Bonus Materials with Purchase

Project Files Part 1
Project Files Part 2

Ratings and Reviews


I am a pretty computer literate person but an Ai beginner i.e. I am completely new to the Creative Cloud/Adobe Illustrator. (This is also the first time I've used CreativeLive.) I think this course it is fantastic. The pace is good as is the content which progressed logically and covers all the basics you'd hope it would. The course is 2 full days' worth of material but it is broken down into segments so you can revisit or skip through as you need to. The presenter is really personable and easy to watch (even for me, a Londoner!). I would also say I think it is pretty good value for money -- I am currently enrolled on a part time course, basically doing the same sort of stuff, and I have to say this is better and a bit cheaper! I definitely recommend it to you!
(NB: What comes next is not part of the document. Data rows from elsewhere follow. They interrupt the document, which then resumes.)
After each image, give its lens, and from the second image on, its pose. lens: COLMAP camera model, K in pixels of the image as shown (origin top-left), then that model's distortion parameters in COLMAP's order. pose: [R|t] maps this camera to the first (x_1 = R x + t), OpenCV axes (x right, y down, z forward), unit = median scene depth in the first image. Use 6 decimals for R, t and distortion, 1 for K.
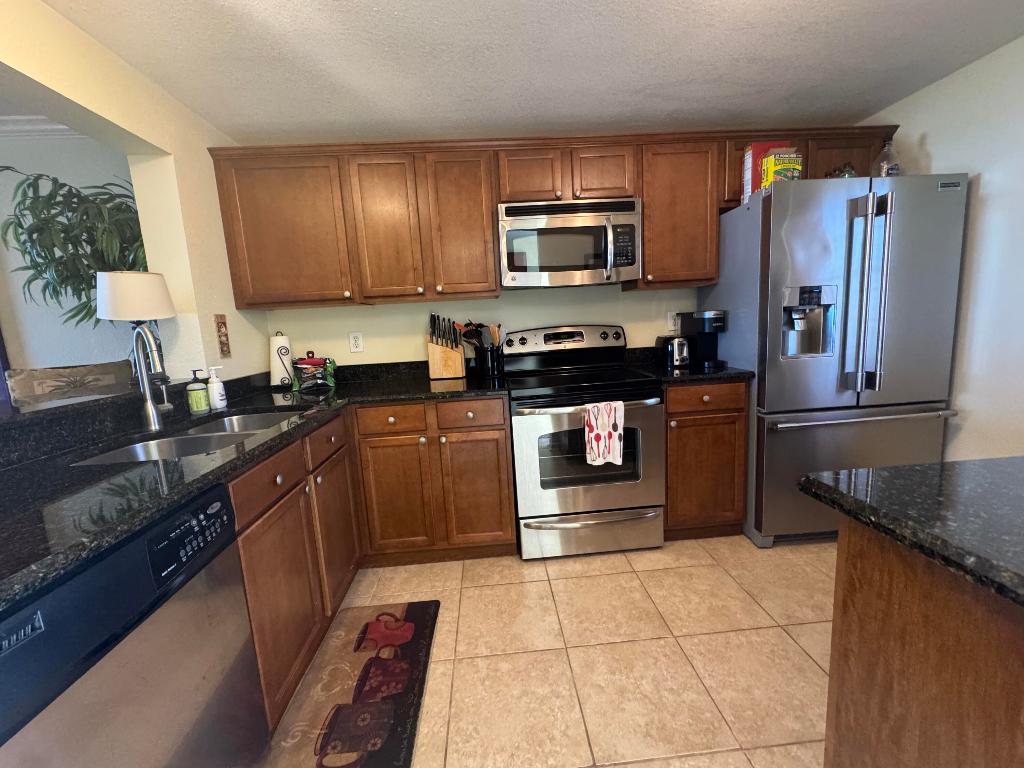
lens RADIAL K [[406.1, 0, 509.3], [0, 406.1, 381.1], [0, 0, 1]] dist [0.001118, 0.000597]
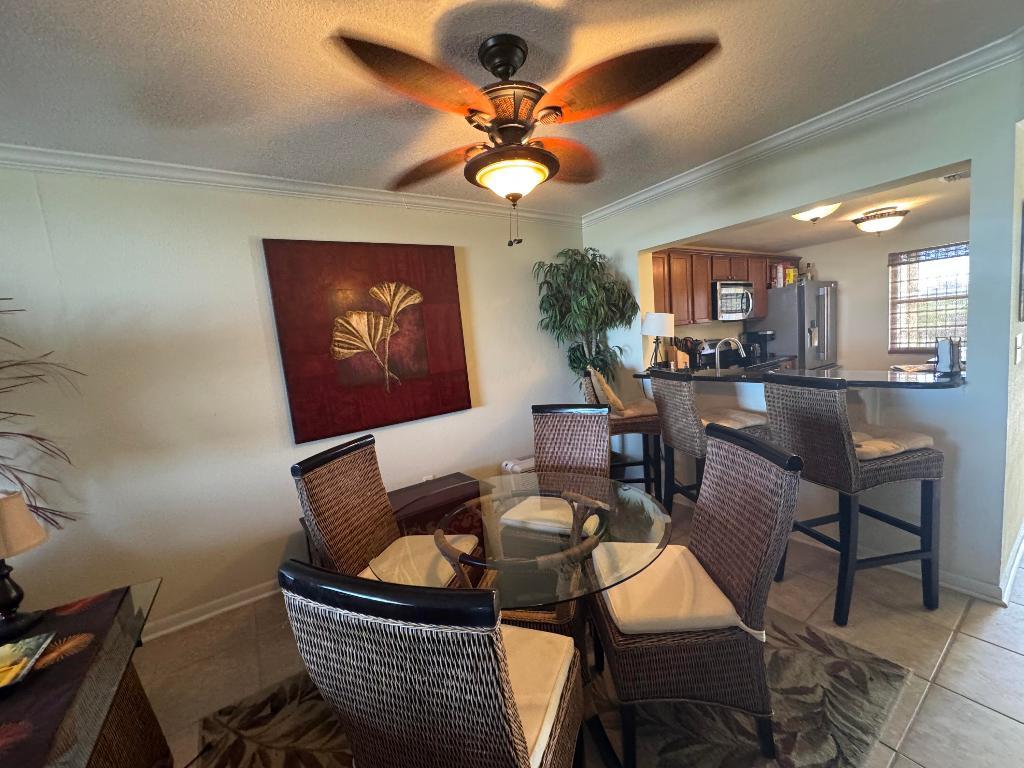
lens RADIAL K [[406.1, 0, 512.3], [0, 406.1, 383.2], [0, 0, 1]] dist [0.001118, 0.000597]
pose [[0.865446, -0.073933, 0.495516, -2.092910], [0.108124, 0.993306, -0.040638, 0.057767], [-0.489195, 0.088747, 0.867647, -0.258629]]
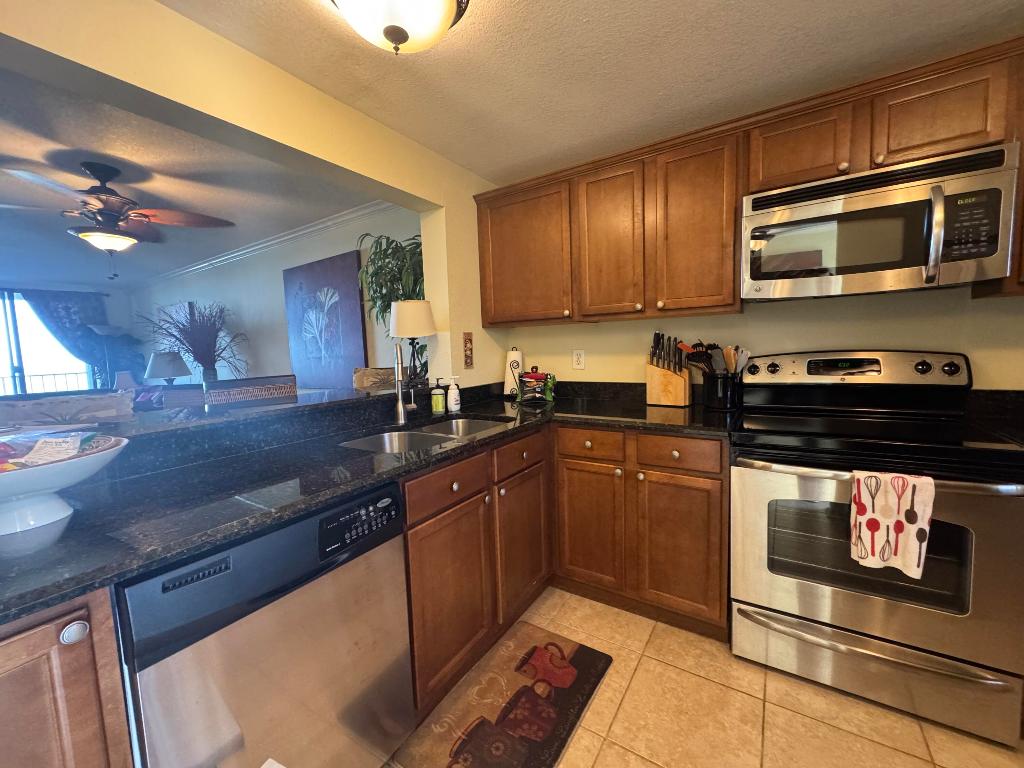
lens RADIAL K [[406.1, 0, 514.6], [0, 406.1, 382.4], [0, 0, 1]] dist [0.001118, 0.000597]
pose [[0.805626, 0.081265, -0.586825, 0.113348], [-0.095724, 0.995387, 0.006429, -0.037047], [0.584640, 0.050994, 0.809688, 0.114871]]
A brilliantly designed course. it's almost magic. It's everything you hope for in a follow-along software class. Brian Wood has engineered it so that you start on a project that just needs basics, and then you move on to more & more complicated projects, and almost without realizing it you've learned Illustrator. This doesn't just happen -- Wood has clearly put a LOT of effort into creating this course. Here's one trivial example: he doesn't overload you with a lot of keyboard shortcuts right at the beginning -- you start with the actions themselves, using the (admittedly tedious but easy) pulldown menus, and then after you're comfortable with what you're doing, he'll throw in the shortcut. It may seem obvious, but so many instructors feel they have to give you an extensive foundation of definitions, shortcuts, interfaces, etc., before you ever do anything. Good stuff to know, but you'll never remember it. Wood has you up and working almost immediately. And he's a joy to listen to, at a perfect pace. Highly recommended.

Philippe LIENARD

Top course. Very well explained, clear, good examples, pleasant teacher. I like it and recommend it. One suggestion, it would be nice to have a detailed table of content of the course in the material. For instance, it took me quite a while to find back the part of the course where how to make a gear was explained.